* [PROBLEMAS E TAREFAS]:
[a] Responda com base na notícia sobre a fuga de presos em Tarauacá:
(i) Quantos detentos continuam foragidos?
(ii) Em qual pavilhão os presos estavam?
(iii) Quem é o diretor-presidente do Iapen-AC?
[b] Copie da notícia o trecho entre "O diretor da unidade confirmou" e "o setor administrativo.", inclusive.

======== TEXTO EXTRAÍDO

Vinte presos fugiram da unidade em dezembro, após fazerem buraco na laje do Pavilhão D, onde estavam. Outros quatro presos foram recapturados no mesmo dia.

Quatro presos foram recapturados ainda em dezembro, no mesmo dia da fuga (11), em mata próxima à cidade (Foto: Carlos Lima/Arquivo Pessoal )
Por Karolini Oliveira, G1 AC, Rio Branco

Dezesseis detentos que fugiram da unidade prisional Moacir Prado, em Tarauacá, continuam foragidos após 24 dias. O diretor da unidade, Francisco Edir Oliveira, disse que as buscas continuam e a população pode entrar em contato com a polícia se tiver qualquer informação sobre os detentos.

No total, 20 presos fugiram da unidade em dezembro, após fazerem buraco na laje do Pavilhão D, onde estavam. Quatro deles foram recapturados no mesmo dia.

Em entrevista concedida ao G1 no dia do ocorrido, o diretor-presidente do Instituto de Administração Penitenciária do Acre (Iapen-AC), Aberson Carvalho, disse que os presos fugiram pela parte de trás do local, onde o muro estava sendo reconstruído.

O diretor da unidade confirmou que obras estão sendo feitas no local e, segundo ele, devem ser concluídas até o final do ano a reconstrução do muro, de mais um bloco prisional e uma parte para o setor administrativo.

================
======== DADOS FORNECIDOS

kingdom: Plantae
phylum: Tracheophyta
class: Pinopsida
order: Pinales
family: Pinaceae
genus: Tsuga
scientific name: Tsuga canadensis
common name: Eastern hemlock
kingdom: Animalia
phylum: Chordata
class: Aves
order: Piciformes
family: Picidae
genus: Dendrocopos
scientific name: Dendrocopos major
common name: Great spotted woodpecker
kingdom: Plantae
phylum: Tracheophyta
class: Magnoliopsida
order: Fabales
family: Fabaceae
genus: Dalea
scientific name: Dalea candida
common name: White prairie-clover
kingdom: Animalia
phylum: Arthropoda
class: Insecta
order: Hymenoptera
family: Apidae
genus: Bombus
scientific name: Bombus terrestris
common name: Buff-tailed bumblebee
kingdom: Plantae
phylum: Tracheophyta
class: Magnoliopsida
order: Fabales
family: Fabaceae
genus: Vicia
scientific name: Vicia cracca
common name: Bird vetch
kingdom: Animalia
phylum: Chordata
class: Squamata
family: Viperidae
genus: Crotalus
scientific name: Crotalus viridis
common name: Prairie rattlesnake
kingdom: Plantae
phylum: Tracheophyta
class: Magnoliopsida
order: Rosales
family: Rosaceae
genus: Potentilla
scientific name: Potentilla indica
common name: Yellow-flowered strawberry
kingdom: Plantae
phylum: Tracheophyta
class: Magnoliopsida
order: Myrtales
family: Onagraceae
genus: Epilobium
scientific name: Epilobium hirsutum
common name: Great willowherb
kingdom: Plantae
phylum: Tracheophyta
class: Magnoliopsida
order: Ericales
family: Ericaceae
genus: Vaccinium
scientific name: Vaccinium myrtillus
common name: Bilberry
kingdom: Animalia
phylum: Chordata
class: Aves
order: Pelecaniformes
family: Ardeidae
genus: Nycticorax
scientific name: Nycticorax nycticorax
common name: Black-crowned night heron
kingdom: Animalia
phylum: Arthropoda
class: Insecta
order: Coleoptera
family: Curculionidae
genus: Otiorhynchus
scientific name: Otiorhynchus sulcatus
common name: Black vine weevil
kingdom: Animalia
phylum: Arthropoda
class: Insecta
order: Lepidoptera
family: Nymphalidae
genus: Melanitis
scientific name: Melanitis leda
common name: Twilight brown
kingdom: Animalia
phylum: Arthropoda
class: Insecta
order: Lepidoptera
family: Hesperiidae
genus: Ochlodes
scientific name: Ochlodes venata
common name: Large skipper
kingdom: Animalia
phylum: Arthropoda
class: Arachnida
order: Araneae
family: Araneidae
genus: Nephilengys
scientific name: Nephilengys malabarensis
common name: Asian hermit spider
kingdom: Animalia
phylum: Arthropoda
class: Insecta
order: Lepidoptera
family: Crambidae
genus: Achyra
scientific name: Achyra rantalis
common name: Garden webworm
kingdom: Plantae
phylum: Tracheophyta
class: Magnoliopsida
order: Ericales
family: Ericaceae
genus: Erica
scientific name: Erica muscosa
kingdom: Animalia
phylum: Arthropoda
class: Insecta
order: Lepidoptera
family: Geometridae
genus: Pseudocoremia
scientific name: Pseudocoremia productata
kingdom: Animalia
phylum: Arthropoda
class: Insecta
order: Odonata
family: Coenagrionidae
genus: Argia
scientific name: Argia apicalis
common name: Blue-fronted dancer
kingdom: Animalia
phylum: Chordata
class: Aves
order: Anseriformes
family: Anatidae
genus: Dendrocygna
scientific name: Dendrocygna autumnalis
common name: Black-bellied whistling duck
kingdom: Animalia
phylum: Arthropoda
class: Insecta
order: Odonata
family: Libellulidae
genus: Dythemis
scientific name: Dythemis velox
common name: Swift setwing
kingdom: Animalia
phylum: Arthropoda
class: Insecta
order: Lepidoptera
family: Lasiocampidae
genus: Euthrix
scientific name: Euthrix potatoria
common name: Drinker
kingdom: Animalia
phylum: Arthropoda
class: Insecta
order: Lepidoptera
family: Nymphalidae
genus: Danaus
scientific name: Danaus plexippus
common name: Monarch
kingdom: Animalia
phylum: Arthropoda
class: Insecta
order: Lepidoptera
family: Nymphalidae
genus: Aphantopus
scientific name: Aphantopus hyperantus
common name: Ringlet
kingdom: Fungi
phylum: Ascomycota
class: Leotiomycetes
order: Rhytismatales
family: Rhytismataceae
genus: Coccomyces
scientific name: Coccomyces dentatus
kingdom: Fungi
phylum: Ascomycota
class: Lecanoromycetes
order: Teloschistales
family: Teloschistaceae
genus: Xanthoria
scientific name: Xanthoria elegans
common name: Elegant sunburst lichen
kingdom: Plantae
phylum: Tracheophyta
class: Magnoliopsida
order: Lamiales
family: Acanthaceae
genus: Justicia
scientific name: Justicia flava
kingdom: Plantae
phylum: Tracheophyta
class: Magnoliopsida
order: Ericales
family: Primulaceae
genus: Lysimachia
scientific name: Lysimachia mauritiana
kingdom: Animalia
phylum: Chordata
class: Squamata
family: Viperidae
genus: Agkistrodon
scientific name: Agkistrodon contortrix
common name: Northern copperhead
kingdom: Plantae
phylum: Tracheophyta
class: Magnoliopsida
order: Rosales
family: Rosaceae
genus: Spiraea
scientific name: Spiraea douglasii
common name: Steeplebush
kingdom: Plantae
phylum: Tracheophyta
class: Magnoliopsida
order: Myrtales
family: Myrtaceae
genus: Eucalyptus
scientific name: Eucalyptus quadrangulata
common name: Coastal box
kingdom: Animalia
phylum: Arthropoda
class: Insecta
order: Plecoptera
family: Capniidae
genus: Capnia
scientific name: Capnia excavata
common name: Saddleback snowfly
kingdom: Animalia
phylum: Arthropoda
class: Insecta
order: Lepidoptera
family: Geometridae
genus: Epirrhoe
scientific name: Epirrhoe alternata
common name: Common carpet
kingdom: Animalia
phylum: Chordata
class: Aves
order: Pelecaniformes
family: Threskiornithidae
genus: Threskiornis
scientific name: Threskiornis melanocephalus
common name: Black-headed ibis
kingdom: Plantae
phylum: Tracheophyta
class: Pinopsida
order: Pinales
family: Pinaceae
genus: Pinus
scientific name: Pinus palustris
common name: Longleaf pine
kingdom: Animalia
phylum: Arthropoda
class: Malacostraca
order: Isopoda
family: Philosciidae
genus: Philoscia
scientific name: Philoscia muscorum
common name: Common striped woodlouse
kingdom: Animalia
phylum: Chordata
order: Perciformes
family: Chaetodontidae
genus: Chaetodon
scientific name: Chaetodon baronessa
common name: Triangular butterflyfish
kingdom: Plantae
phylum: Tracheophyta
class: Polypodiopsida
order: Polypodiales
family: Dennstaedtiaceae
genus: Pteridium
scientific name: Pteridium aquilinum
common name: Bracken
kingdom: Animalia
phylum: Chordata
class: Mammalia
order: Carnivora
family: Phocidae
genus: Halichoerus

================

* [RESPOSTAS A SEGUIR]:
[a]
(i) Dezesseis.
(ii) No Pavilhão D.
(iii) Aberson Carvalho.

[b]
O diretor da unidade confirmou que obras estão sendo feitas no local e, segundo ele, devem ser concluídas até o final do ano a reconstrução do muro, de mais um bloco prisional e uma parte para o setor administrativo.